Simply Voting enjoys the protection of an always-on solution that combines Radware’s DefensePro attack mitigation appliances with its Cloud DDoS Protection Service. The DefensePro locally filters all traffic entering Simply Voting’s private cloud infrastructure hosted at Terago data centers. If additional mitigation capacity is needed the DefensePro automatically triggers a redirection of traffic to Radware’s cloud-based scrubbing centers. This hybrid solution leverages the real-time protection and minimal latency of an on-premise solution with the massive capacity of a cloud service that is activated on demand.
Common solutions for DoS attack mitigation such as our previous provider (CloudFlare) were essentially a reverse proxy that was always on. The scrubbing center would constantly decrypt traffic from the end user, inspect it, re-encrypt it, and pass on to our servers. This puts a lot of trust on the provider as they could see and theoretically manipulate traffic in clear text. Obviously CloudFlare is "White Hat" and has robust security measures, however this arrangement did add an element of exposure. The collaborative solution between Radware and Terago, on the other hand, provides excellent protection without handing over the decryption keys. Only the voting system itself may encrypt or decrypt traffic, even when it is diverted through the cloud scrubbing centers.
Blake Wetzel, TeraGo: With TeraGo & Radware’s combined DDoS protection service, companies such as Simply Voting, can monitor all traffic entering its network for large-volume floods that usually disrupt the services. The service offers protection from all types of DDoS attacks, including network-layer and DDoS attacks. Unique features of the service also include patented machine learning algorithms to spot suspicious behaviours and the tactics, to protect against known and unknown threats, zero-day protection against network and application layer DDoS attacks, protections against SSL- based attacks as well as comprehensive compliance options and certifications.
How can election security improve?
Blake Wetzel, TeraGo: Today’s voting platforms require the highest level of security with superior real-time protection with minimum latency. In order to maintain these standards, voting platforms require, secure and robust solutions to store and monitor their data. For instance, Simply Voting leverages TeraGo’s private data centres which are consistently monitored for potential attacks. Should an attack occur, the combined TeraGo and Radware DDoS service will automatically detect the high-volume attack using proprietary AI and re-route to the cloud.

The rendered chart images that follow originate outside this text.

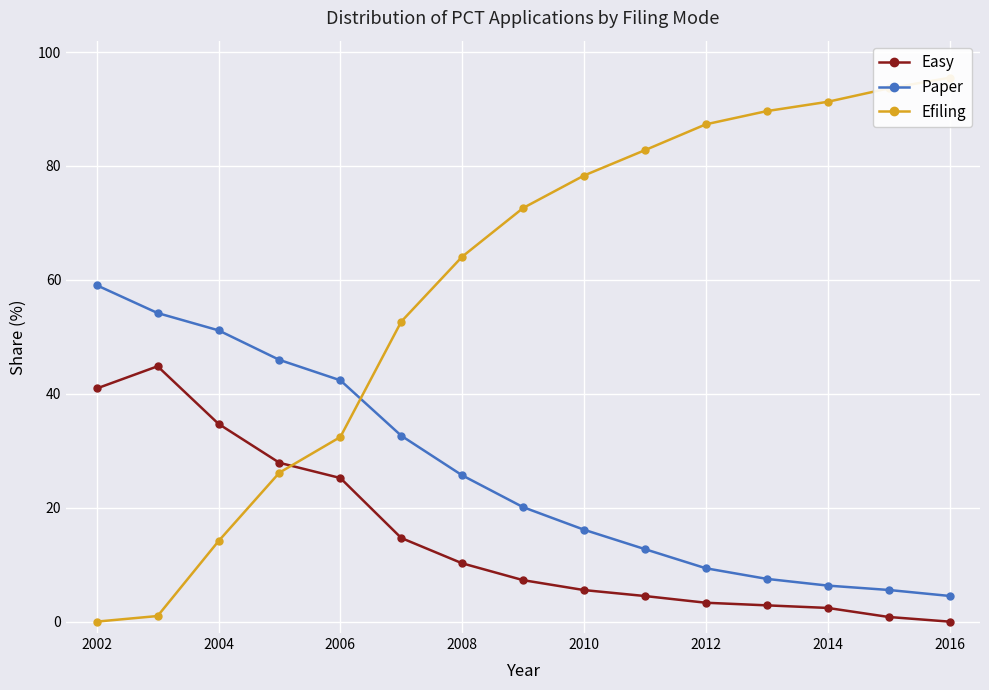

True or false: Efiling has more than 0 interior local peaks.

False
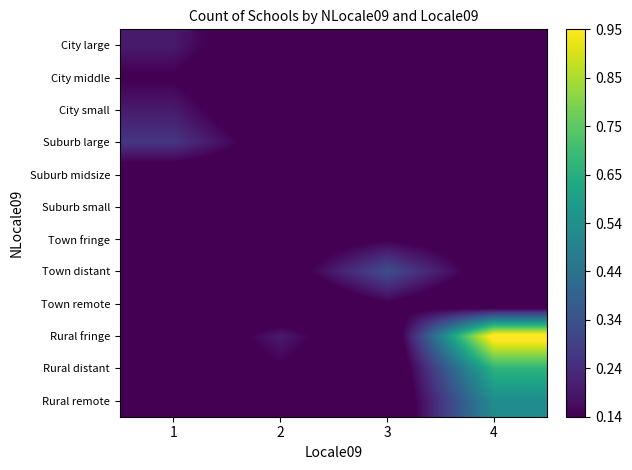

Reading left to right, list all the values displayed in this chart.

City large: 1=0.2	2=0.0	3=0.0	4=0.0
City middle: 1=0.1	2=0.0	3=0.0	4=0.0
City small: 1=0.2	2=0.0	3=0.0	4=0.0
Suburb large: 1=0.3	2=0.1	3=0.0	4=0.0
Suburb midsize: 1=0.1	2=0.1	3=0.0	4=0.0
Suburb small: 1=0.1	2=0.1	3=0.0	4=0.0
Town fringe: 1=0.0	2=0.1	3=0.1	4=0.1
Town distant: 1=0.0	2=0.1	3=0.3	4=0.1
Town remote: 1=0.0	2=0.0	3=0.1	4=0.0
Rural fringe: 1=0.0	2=0.2	3=0.0	4=1.0
Rural distant: 1=0.0	2=0.1	3=0.0	4=0.7
Rural remote: 1=0.0	2=0.0	3=0.0	4=0.5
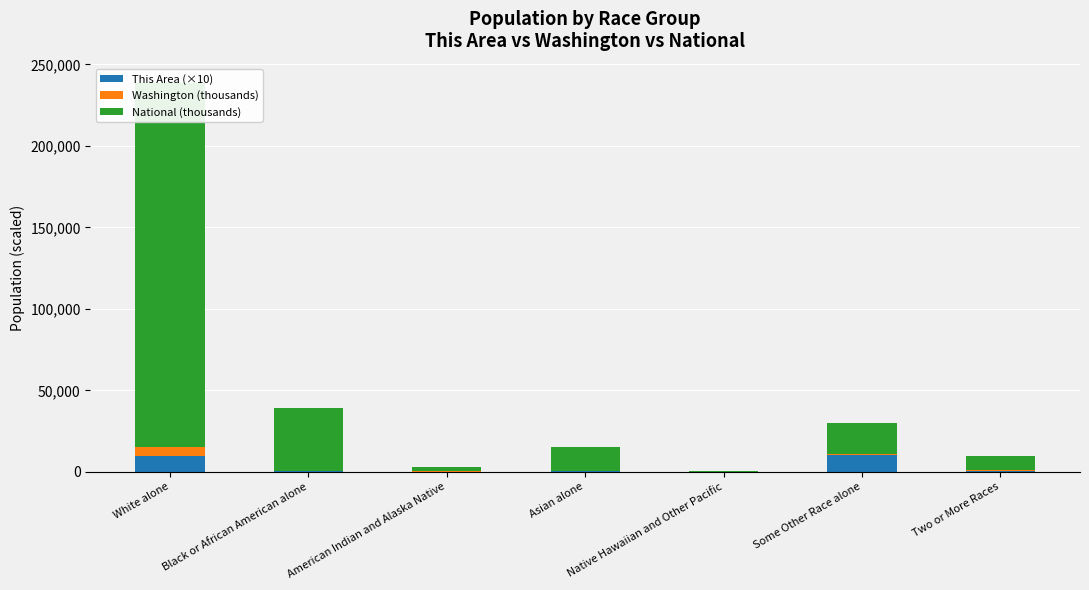

At which category is the sum across all series the highest?

White alone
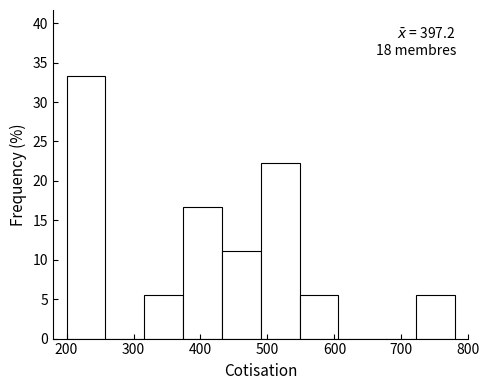

Over which range of the x-axis is the bar tallest?

200 to 258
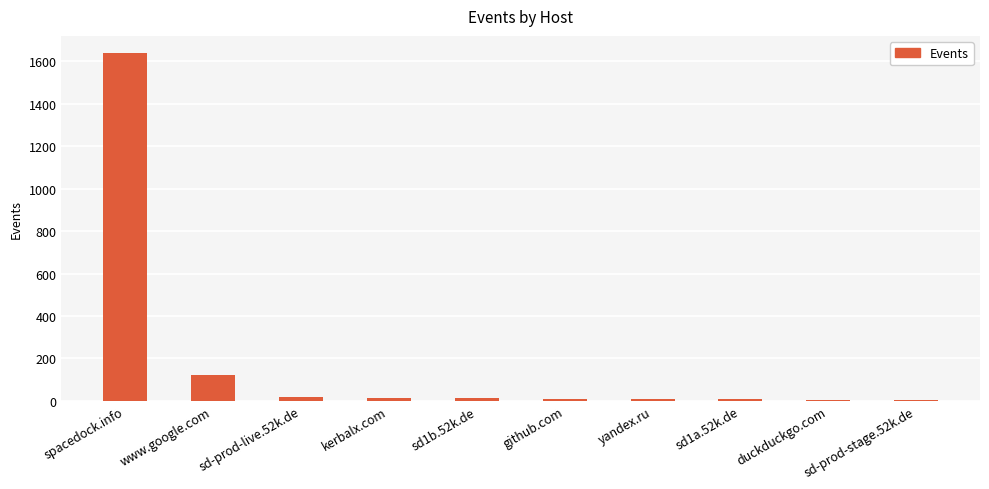

How many categories are shown in the chart?

10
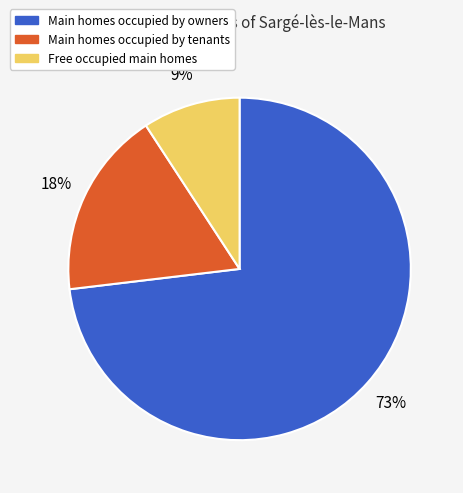

To the nearest percent, what is the average slice percentage?

33%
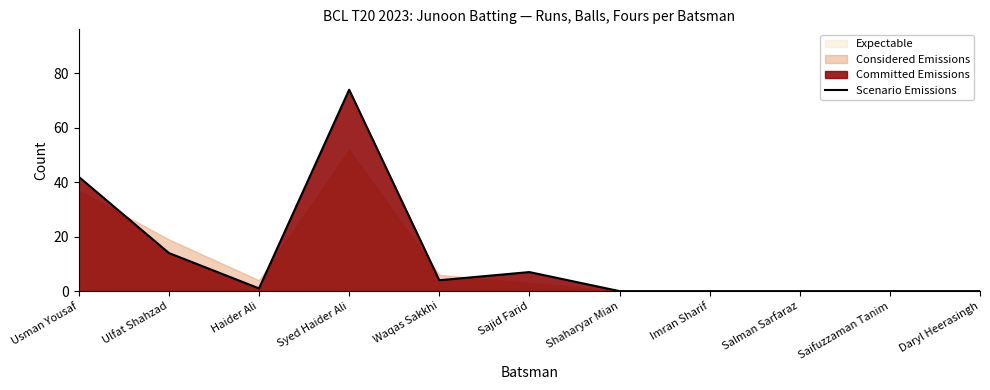

Where is the data nearest to the value 37?

Usman Yousaf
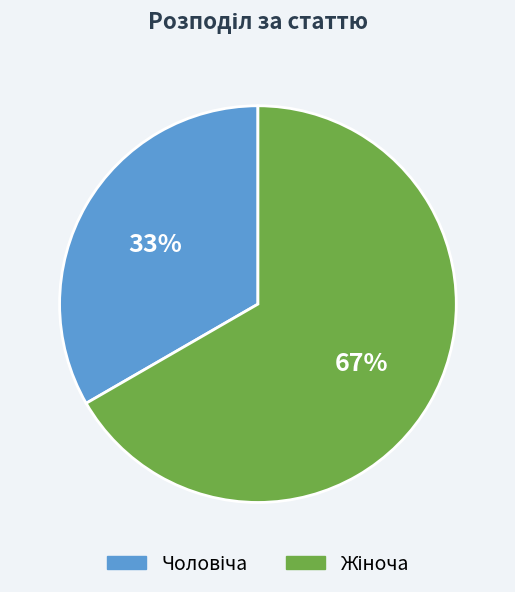

Count the number of slices in the pie.

2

Haim Zelikovsky, Radware: Election security over the internet can be improved by implementing additional layers of cyber security to digital voting systems. It’s not only DDoS attacks that need to be blocked from voting systems. For example, you want your systems to be protected from web application attacks and bots that may use ATO attacks to try and log into voting systems with stolen identity/credentials.
How would you like to see election security move forward?

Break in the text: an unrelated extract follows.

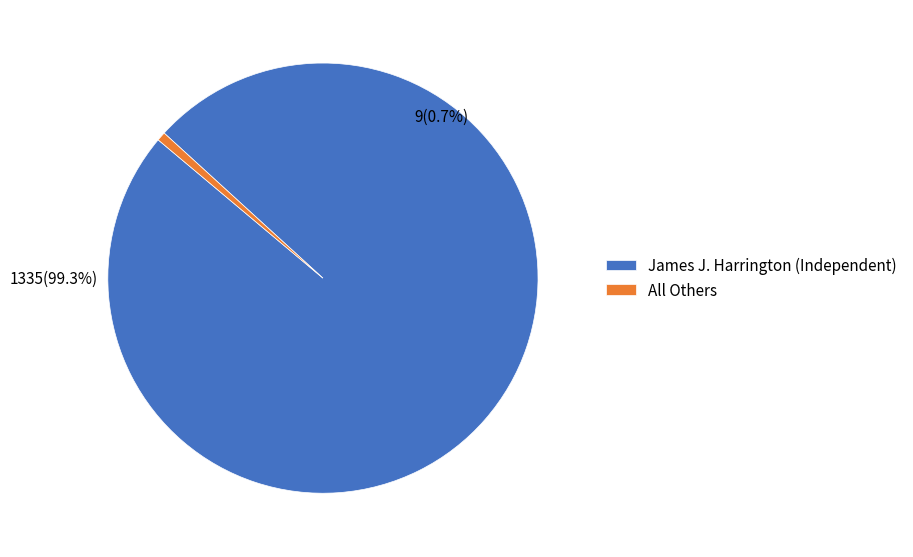

Is it true that All Others is 11% of the pie?

False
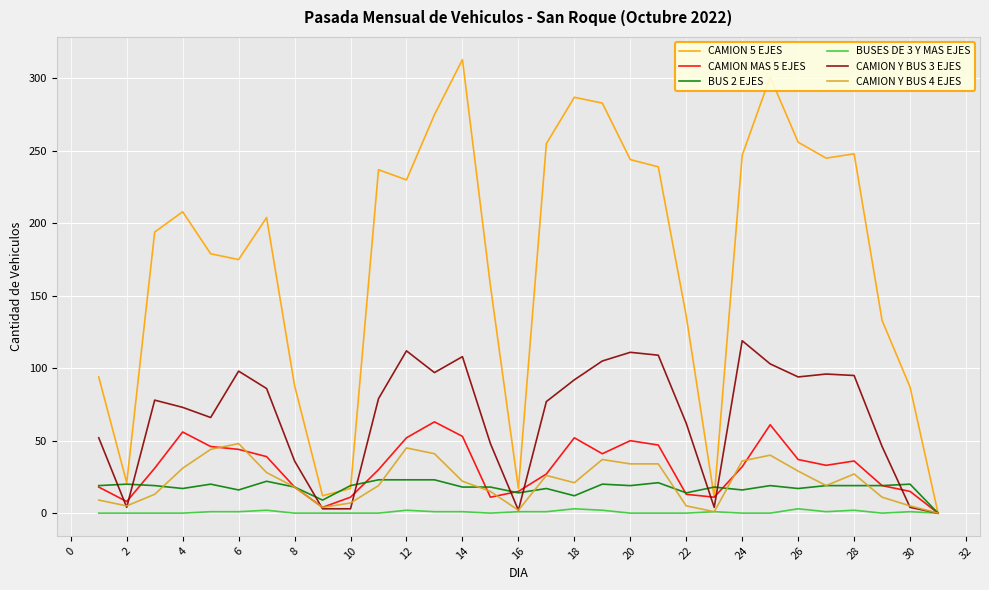

Which series has the largest range (max minus min)?

CAMION 5 EJES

Blake Wetzel, TeraGo: We would like to help accelerate the success of voting platforms like Simply Voting, by continuing to secure and support their critical applications so that they can improve voting processes and efficiencies for Canadians across the country. These platforms require real-time protection and preservation of voting traffic in order to give voters the utmost confidence of the outcomes and results. We hope by continuing to partner with best-in class brands to deliver security services that will elevate Canadian voting.